● Bloco de texto:

····················

Por tabela, o fenômeno está diretamente associado às novas formas publicitárias de divulgar produtos. Quem nunca falou sobre um produto, marca ou serviço, próximo  ao  celular ou em conversas das redes (Whatsapp, Facebook, Instagram, Twitter, e-mails, entre outras) e de repente começa a receber em suas redes sociais digitais, mensagens publicitárias em timelines com informações recomendadas de marcas, produtos e serviços  curtidas por conhecidos, e-mails e outras possibilidades publicitárias? Essas mensagens nos surgem num passe de mágica.

····················

● Registros de dados:
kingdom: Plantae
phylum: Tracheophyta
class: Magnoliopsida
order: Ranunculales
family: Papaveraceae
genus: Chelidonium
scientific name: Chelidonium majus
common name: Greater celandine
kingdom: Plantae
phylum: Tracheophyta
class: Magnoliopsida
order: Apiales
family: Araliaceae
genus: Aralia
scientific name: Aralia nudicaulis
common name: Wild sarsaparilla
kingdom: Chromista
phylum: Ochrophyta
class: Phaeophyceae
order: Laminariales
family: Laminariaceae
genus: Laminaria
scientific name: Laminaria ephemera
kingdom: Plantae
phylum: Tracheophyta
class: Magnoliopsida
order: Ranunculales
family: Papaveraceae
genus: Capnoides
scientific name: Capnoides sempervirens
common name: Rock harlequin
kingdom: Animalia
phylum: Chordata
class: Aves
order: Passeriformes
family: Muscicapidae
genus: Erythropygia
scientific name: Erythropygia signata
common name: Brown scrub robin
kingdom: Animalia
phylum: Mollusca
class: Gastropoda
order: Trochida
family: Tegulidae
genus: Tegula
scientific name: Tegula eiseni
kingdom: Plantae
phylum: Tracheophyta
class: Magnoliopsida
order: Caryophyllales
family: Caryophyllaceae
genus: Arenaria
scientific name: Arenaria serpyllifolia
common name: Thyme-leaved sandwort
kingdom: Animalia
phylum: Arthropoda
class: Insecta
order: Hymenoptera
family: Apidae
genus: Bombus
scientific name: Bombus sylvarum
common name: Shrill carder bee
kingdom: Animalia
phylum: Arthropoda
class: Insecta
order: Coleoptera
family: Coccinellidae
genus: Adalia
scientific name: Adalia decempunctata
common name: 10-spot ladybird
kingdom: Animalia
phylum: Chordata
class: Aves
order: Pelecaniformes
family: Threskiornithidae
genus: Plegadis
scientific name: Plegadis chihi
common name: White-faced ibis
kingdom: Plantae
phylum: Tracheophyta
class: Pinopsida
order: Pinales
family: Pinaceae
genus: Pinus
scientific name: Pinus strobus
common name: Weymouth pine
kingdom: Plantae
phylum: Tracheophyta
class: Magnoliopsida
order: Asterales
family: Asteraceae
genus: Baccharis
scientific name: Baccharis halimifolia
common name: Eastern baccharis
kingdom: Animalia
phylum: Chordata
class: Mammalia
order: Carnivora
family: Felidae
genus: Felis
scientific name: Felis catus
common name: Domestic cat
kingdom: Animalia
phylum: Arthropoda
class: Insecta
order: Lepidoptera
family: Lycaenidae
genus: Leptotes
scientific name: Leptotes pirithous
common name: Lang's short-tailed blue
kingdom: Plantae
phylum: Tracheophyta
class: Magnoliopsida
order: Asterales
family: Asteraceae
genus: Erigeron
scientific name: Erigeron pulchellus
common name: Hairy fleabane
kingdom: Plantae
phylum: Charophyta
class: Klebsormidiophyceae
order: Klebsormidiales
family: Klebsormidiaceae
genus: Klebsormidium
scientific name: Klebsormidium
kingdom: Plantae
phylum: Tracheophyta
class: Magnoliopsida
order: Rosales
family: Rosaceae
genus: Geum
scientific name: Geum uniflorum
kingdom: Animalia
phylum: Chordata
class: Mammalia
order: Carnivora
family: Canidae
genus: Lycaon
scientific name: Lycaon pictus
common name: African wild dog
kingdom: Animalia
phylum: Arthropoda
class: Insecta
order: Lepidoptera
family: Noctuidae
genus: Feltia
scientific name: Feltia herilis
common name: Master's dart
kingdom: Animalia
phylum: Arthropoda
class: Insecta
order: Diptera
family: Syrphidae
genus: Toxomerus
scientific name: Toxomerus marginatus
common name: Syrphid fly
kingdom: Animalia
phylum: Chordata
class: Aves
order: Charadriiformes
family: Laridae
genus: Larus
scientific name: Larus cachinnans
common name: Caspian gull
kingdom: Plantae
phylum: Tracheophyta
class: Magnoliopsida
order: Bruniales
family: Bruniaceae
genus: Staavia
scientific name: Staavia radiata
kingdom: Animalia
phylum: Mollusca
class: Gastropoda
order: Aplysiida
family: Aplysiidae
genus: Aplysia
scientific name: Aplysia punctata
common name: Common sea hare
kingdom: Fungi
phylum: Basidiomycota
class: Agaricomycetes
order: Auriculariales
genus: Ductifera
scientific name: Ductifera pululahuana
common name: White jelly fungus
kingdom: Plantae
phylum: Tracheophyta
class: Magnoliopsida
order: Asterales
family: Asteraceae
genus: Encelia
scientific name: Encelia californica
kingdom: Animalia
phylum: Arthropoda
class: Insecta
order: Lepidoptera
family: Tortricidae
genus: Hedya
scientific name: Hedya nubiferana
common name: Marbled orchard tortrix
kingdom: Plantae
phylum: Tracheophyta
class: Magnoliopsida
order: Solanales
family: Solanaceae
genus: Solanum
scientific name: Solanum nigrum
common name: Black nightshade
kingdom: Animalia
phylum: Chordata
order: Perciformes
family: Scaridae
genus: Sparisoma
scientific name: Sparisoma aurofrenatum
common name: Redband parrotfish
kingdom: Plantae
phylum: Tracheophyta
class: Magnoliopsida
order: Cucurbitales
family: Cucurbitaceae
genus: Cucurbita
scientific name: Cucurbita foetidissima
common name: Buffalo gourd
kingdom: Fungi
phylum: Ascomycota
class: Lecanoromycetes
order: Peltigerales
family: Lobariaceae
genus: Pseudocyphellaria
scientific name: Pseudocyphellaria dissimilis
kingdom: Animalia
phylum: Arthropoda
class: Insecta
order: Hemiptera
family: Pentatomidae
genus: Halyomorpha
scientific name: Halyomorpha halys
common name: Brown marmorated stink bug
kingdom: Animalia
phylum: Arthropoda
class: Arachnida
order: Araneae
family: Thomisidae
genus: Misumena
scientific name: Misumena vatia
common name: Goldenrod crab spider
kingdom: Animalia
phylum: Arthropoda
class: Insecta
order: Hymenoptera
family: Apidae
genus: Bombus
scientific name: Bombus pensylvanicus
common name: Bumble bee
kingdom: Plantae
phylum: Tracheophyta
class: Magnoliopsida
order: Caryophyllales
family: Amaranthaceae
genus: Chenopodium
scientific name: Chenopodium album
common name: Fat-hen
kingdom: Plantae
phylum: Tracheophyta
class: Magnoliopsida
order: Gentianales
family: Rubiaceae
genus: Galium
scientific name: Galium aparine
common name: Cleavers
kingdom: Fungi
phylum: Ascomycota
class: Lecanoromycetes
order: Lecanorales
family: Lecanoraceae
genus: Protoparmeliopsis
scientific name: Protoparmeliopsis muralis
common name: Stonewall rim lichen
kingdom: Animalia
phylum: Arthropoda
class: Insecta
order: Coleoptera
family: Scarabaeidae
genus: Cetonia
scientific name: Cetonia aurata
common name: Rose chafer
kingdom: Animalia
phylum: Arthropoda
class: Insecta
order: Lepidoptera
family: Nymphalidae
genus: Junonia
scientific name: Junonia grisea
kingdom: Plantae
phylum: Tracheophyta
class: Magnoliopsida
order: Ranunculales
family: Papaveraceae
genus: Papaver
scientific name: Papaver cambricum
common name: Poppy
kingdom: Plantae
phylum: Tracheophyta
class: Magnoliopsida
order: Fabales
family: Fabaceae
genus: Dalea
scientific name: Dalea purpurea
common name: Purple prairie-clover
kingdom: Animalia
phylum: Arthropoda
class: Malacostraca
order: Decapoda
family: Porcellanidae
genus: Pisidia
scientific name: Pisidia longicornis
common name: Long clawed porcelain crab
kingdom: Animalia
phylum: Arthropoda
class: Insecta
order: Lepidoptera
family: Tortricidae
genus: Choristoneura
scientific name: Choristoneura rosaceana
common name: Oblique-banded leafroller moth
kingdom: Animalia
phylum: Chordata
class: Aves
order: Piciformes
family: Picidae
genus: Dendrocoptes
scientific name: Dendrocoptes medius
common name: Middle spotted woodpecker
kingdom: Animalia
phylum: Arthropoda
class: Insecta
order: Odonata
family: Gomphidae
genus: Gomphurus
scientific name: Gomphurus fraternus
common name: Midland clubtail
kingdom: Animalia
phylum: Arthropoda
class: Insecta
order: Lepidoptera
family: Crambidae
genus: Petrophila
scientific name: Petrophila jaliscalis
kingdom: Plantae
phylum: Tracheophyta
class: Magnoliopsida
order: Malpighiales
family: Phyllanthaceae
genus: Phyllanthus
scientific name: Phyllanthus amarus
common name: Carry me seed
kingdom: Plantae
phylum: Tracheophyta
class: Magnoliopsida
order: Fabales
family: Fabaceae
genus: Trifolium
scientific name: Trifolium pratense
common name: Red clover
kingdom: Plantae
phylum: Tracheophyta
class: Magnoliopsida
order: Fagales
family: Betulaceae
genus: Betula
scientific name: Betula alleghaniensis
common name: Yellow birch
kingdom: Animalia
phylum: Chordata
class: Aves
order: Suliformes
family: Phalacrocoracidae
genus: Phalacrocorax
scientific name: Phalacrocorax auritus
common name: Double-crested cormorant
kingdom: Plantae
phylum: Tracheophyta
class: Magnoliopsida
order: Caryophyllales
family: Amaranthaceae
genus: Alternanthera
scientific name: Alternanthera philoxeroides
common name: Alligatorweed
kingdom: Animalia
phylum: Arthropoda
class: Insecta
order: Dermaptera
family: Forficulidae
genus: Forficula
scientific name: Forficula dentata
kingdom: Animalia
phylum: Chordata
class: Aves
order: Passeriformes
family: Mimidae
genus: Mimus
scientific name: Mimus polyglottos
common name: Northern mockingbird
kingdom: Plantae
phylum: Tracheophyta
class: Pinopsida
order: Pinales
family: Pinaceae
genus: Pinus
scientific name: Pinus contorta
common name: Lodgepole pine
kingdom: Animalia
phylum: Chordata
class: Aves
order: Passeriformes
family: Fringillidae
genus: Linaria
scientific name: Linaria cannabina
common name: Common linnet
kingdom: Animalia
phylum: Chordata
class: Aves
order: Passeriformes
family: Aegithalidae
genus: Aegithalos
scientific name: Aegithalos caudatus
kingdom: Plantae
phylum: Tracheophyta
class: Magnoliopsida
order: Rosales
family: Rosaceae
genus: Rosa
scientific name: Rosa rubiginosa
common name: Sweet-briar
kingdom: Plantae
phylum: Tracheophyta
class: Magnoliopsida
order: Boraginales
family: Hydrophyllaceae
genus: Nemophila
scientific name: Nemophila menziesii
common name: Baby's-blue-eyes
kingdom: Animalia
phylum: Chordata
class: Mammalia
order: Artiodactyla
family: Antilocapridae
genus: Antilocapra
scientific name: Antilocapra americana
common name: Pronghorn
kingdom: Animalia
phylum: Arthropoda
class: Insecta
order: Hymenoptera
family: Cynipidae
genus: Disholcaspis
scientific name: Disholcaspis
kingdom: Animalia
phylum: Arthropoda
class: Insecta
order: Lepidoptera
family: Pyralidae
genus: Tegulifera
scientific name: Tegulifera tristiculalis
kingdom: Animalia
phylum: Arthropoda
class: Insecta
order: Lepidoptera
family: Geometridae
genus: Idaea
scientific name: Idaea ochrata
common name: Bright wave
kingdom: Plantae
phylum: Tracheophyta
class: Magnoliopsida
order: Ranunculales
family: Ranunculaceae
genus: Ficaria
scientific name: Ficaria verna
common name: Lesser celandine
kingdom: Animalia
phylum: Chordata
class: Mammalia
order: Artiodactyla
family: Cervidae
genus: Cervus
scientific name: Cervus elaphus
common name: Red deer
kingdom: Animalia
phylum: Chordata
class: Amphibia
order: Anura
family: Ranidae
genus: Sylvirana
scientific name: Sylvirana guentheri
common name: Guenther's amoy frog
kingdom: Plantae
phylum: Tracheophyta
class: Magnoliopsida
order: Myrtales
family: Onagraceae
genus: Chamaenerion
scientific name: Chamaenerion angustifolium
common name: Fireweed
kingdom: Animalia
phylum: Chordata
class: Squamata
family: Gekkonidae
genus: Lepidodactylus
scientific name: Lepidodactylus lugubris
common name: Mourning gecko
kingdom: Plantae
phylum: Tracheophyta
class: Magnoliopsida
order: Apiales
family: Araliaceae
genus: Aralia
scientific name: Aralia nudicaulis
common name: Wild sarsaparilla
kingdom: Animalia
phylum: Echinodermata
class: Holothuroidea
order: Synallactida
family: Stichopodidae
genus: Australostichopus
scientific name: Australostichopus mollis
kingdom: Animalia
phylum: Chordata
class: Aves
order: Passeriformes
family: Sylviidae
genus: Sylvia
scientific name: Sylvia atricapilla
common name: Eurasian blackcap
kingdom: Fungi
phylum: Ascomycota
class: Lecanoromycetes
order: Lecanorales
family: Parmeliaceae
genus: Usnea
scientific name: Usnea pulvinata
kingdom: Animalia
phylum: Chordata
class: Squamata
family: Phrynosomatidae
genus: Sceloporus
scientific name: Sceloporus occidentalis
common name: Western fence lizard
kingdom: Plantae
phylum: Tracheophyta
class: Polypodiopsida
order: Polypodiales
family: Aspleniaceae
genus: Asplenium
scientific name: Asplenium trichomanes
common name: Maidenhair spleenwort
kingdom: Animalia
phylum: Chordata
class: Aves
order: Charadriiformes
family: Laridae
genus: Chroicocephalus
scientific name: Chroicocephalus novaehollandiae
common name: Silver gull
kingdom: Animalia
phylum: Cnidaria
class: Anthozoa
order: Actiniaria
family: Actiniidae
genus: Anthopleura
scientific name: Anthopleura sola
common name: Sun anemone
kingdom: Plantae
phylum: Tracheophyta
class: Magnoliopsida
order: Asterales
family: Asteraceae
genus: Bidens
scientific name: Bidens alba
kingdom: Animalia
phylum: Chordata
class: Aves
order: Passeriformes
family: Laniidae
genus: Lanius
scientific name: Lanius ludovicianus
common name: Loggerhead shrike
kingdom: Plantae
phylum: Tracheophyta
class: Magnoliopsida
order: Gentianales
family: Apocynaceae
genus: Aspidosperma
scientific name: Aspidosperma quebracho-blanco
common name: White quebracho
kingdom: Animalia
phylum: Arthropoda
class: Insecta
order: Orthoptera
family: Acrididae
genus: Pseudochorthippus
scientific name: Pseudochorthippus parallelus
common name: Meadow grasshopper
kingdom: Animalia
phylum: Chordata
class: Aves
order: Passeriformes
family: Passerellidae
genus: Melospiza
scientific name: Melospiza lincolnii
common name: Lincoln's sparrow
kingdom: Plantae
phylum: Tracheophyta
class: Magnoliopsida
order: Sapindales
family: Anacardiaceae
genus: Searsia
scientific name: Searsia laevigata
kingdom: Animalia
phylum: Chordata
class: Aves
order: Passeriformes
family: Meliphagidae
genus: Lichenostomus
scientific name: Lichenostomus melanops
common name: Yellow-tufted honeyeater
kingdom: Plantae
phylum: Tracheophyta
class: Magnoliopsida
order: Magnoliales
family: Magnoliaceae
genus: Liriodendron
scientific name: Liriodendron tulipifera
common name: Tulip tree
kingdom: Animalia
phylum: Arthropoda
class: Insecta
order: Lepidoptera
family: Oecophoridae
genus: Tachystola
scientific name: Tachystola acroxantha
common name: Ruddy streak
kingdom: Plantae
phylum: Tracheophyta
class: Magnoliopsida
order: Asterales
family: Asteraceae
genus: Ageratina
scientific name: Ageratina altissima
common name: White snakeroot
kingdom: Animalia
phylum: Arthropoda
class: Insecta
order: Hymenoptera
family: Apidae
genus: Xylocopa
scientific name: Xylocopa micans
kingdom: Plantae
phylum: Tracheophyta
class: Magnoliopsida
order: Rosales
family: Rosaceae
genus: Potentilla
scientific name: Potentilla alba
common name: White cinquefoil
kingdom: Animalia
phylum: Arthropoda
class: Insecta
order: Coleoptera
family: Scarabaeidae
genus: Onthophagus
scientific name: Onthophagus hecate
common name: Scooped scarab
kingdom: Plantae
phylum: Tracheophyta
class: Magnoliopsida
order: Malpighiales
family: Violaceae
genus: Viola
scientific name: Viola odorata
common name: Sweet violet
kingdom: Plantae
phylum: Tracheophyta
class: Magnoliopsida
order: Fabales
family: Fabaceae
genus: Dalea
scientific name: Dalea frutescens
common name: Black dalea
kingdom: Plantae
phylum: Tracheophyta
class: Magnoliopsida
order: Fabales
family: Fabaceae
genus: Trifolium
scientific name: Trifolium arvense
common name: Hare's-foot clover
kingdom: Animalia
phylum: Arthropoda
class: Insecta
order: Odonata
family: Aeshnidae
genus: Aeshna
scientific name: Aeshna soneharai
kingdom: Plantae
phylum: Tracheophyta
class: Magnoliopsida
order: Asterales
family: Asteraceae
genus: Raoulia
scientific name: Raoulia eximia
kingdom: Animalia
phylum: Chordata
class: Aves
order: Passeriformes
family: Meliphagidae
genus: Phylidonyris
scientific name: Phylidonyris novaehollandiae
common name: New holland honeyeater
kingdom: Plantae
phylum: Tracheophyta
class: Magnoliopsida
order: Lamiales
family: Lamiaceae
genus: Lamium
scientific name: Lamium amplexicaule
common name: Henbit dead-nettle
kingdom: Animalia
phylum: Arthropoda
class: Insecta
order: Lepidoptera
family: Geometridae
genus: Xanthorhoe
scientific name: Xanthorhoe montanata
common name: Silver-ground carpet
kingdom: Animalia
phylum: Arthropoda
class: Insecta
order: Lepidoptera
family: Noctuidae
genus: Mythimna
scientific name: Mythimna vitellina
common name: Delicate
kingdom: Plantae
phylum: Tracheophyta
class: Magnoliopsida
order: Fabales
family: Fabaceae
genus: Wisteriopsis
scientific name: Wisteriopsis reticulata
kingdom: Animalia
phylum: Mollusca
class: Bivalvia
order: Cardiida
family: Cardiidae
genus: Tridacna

····················

● Instruções e requisitos: Extraia o bloco de texto sobre mensagens publicitárias integralmente, sem alterar nenhuma palavra nem a pontuação.

● Resposta:
Por tabela, o fenômeno está diretamente associado às novas formas publicitárias de divulgar produtos. Quem nunca falou sobre um produto, marca ou serviço, próximo  ao  celular ou em conversas das redes (Whatsapp, Facebook, Instagram, Twitter, e-mails, entre outras) e de repente começa a receber em suas redes sociais digitais, mensagens publicitárias em timelines com informações recomendadas de marcas, produtos e serviços  curtidas por conhecidos, e-mails e outras possibilidades publicitárias? Essas mensagens nos surgem num passe de mágica.